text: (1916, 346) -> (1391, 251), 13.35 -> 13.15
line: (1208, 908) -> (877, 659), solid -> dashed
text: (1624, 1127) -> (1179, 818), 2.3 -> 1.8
···
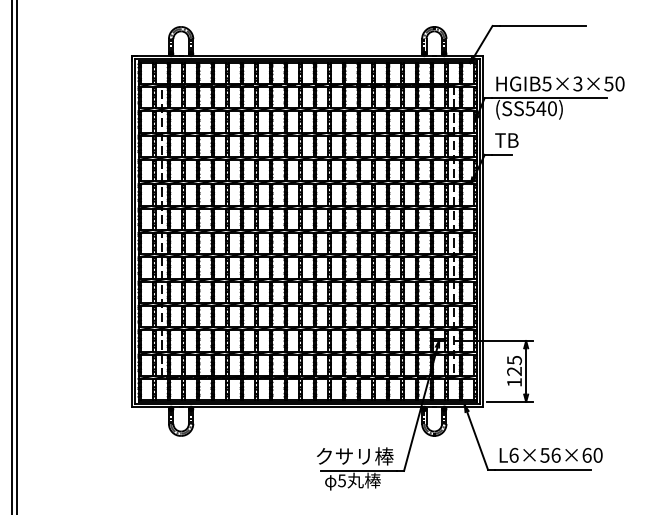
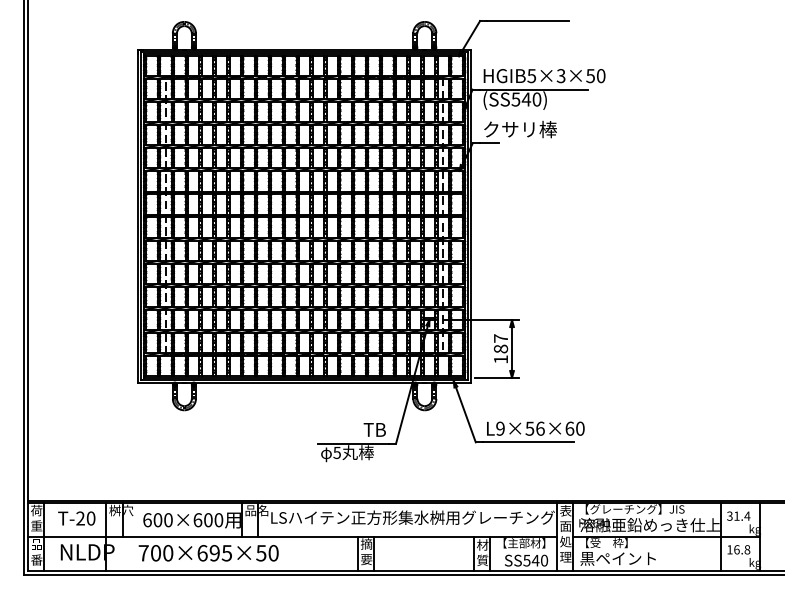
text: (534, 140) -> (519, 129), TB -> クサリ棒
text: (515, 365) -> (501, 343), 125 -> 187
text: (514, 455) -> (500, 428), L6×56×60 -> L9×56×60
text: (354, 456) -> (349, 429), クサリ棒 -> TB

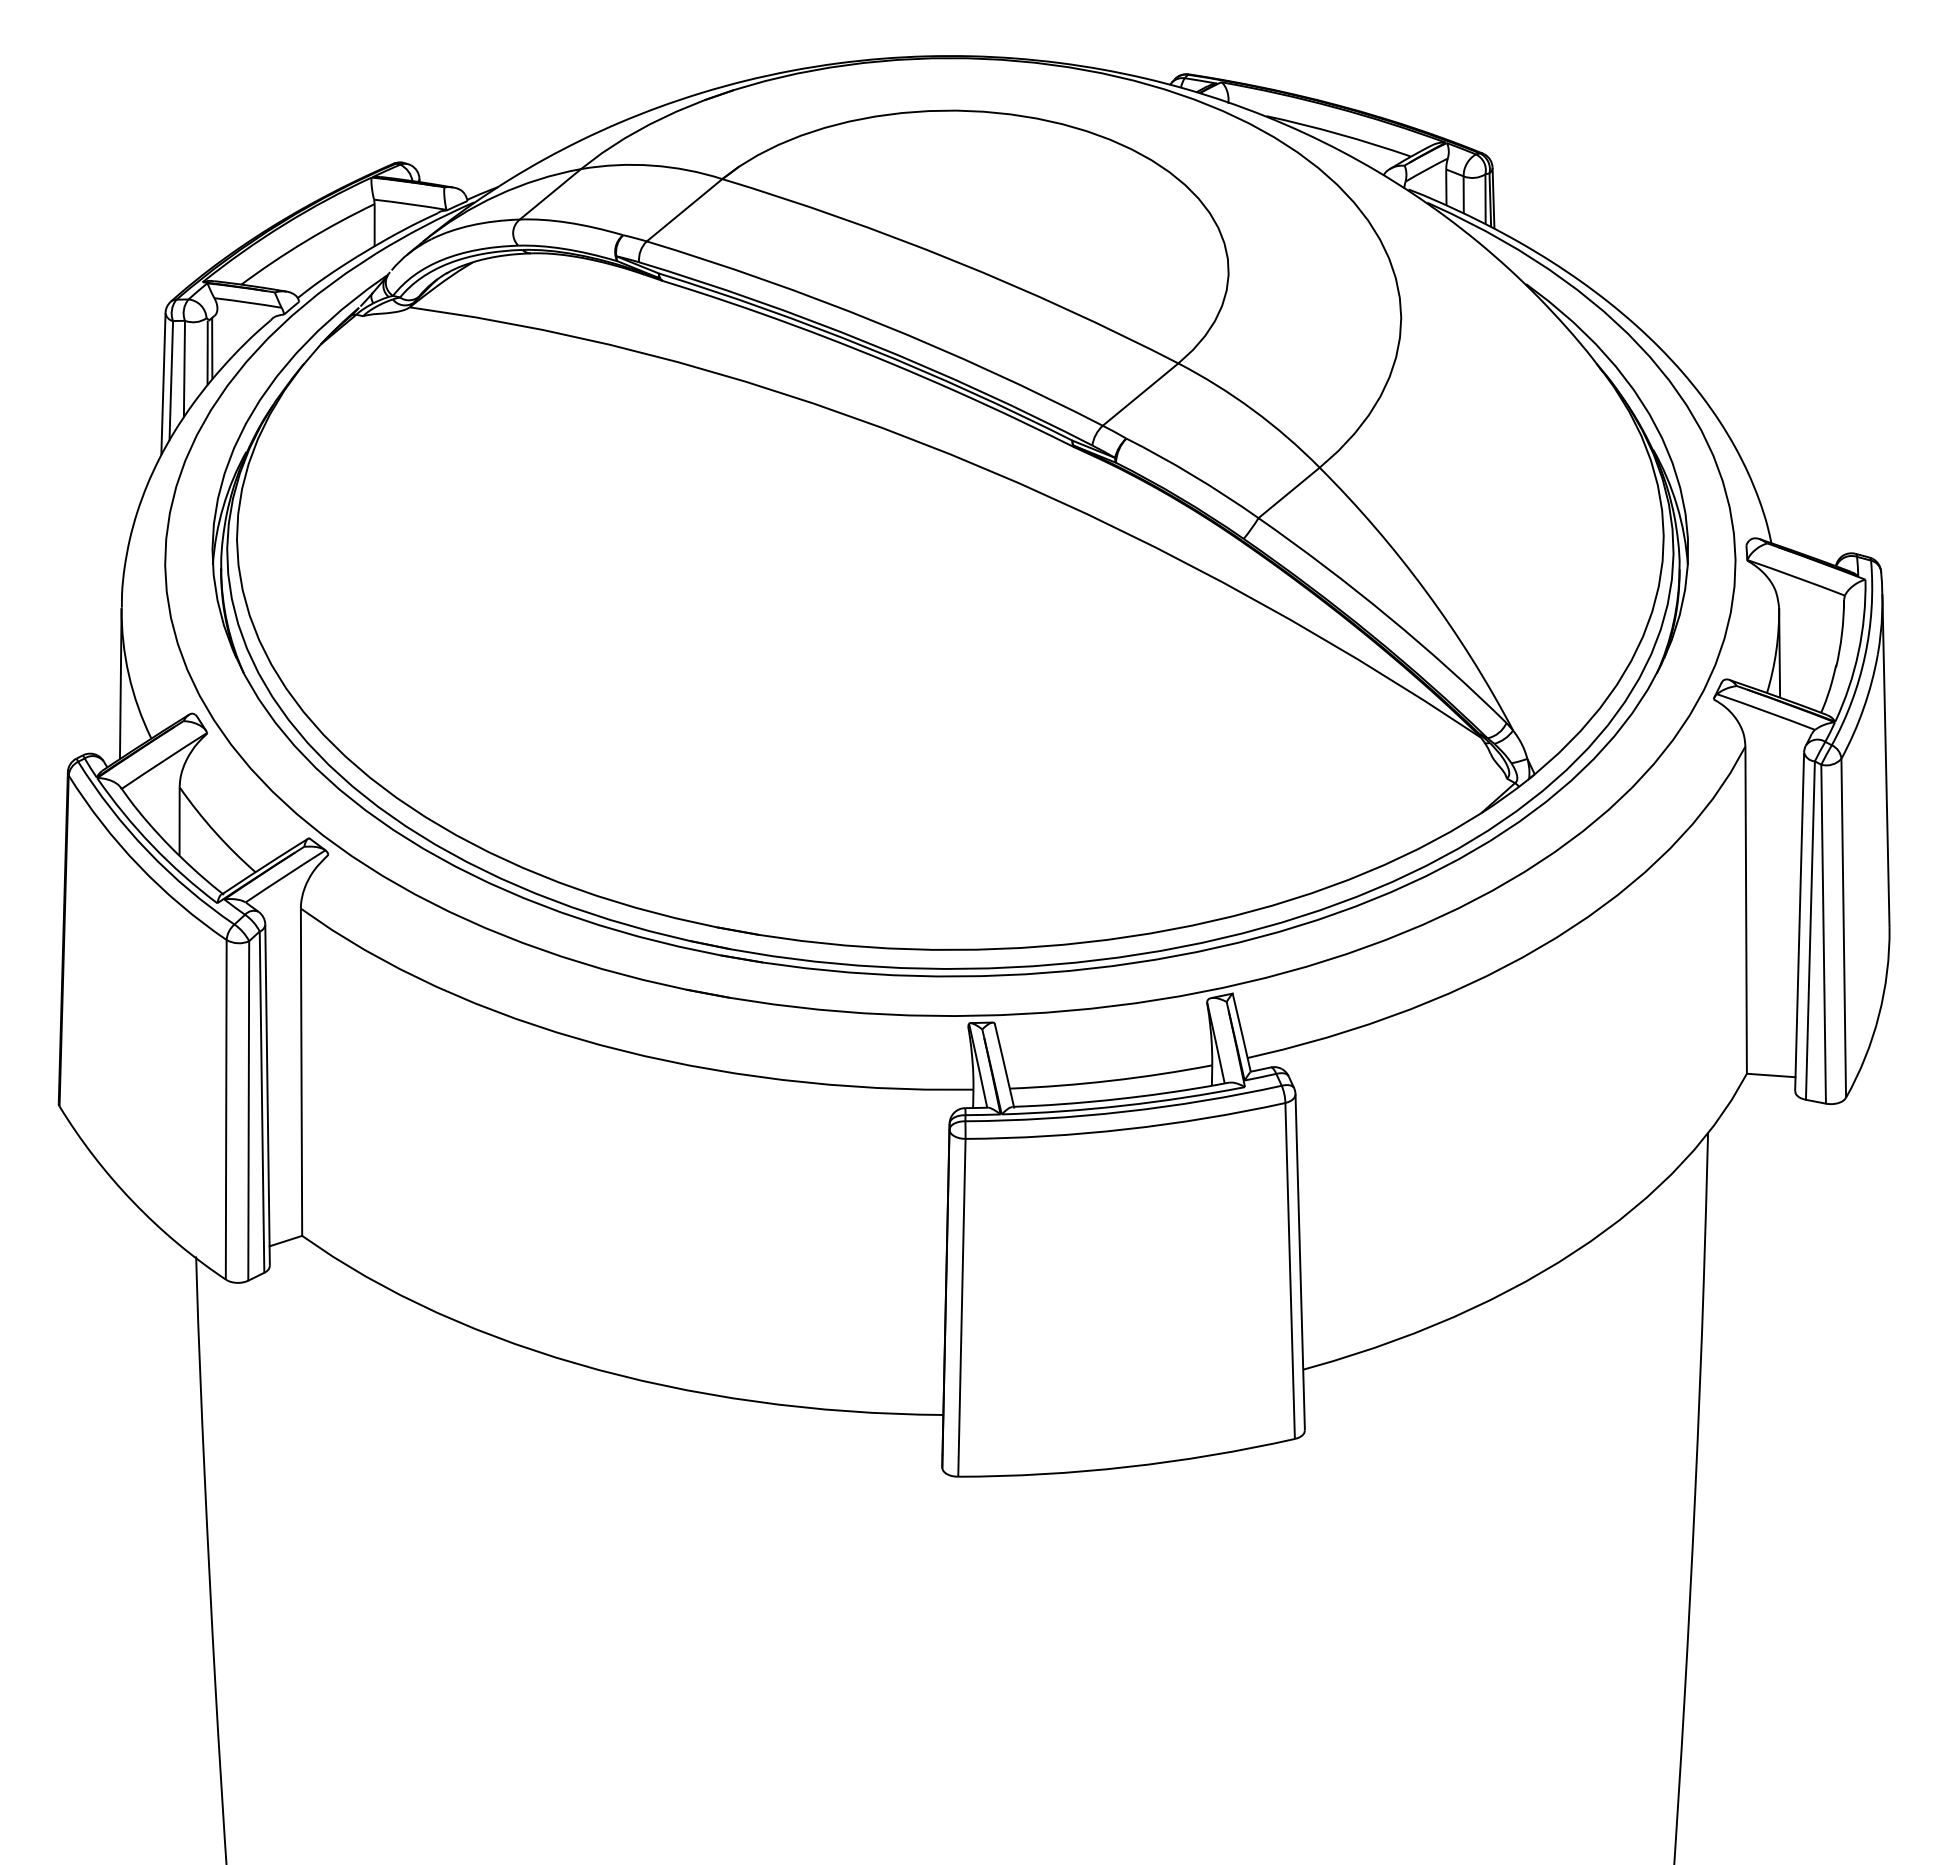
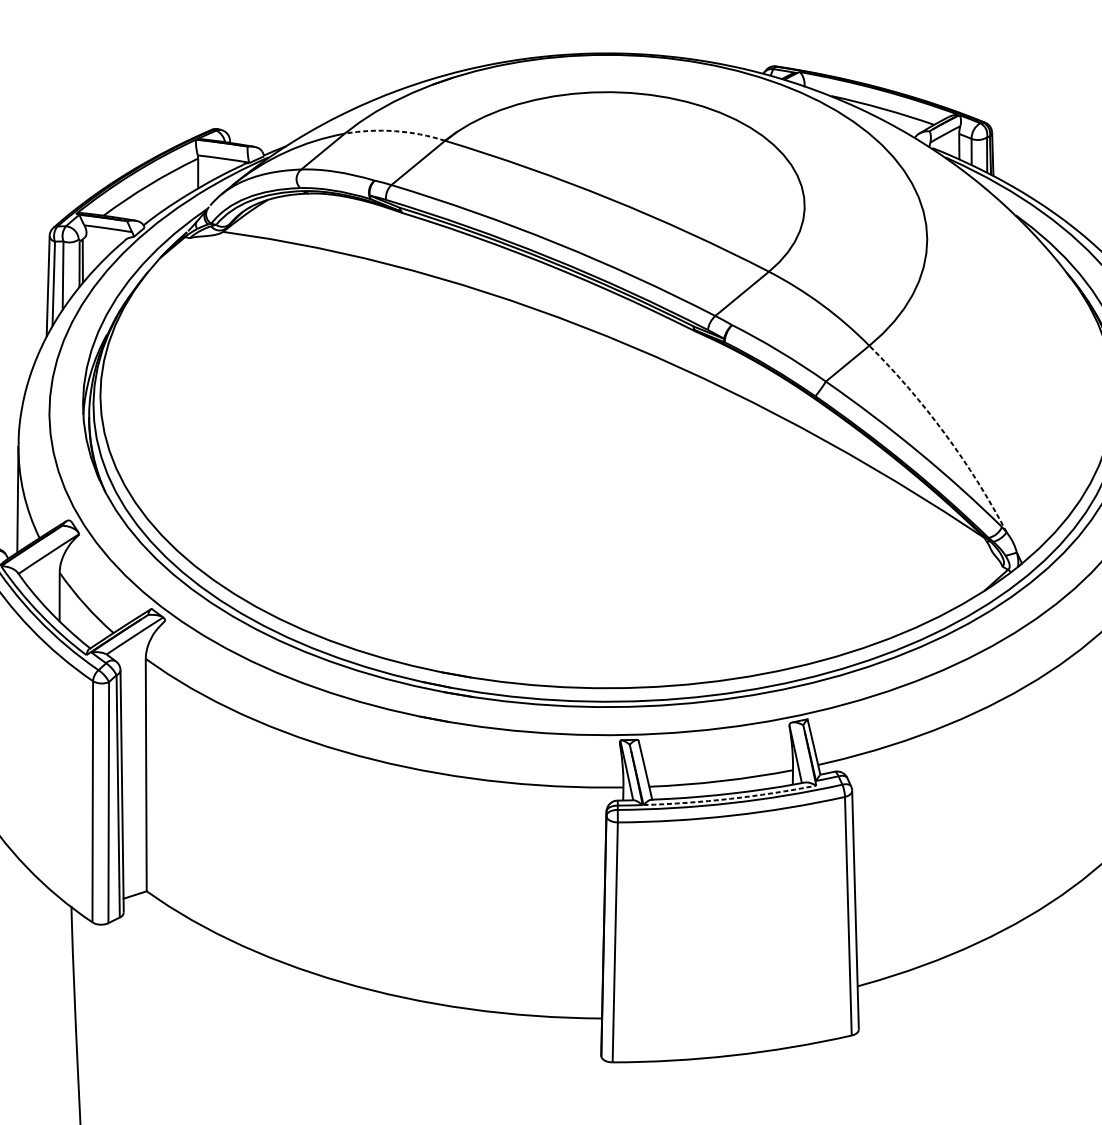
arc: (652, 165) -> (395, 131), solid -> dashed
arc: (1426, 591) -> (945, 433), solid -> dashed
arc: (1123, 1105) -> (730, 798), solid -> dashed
···
Taking the material above, give again exactly the lines from the one holding "text: (534, 140) -> (519, 129), TB -> クサリ棒" through the one holding "arc: (1123, 1105)", with both ends and without pictures.

text: (534, 140) -> (519, 129), TB -> クサリ棒
text: (515, 365) -> (501, 343), 125 -> 187
text: (514, 455) -> (500, 428), L6×56×60 -> L9×56×60
text: (354, 456) -> (349, 429), クサリ棒 -> TB

arc: (652, 165) -> (395, 131), solid -> dashed
arc: (1426, 591) -> (945, 433), solid -> dashed
arc: (1123, 1105) -> (730, 798), solid -> dashed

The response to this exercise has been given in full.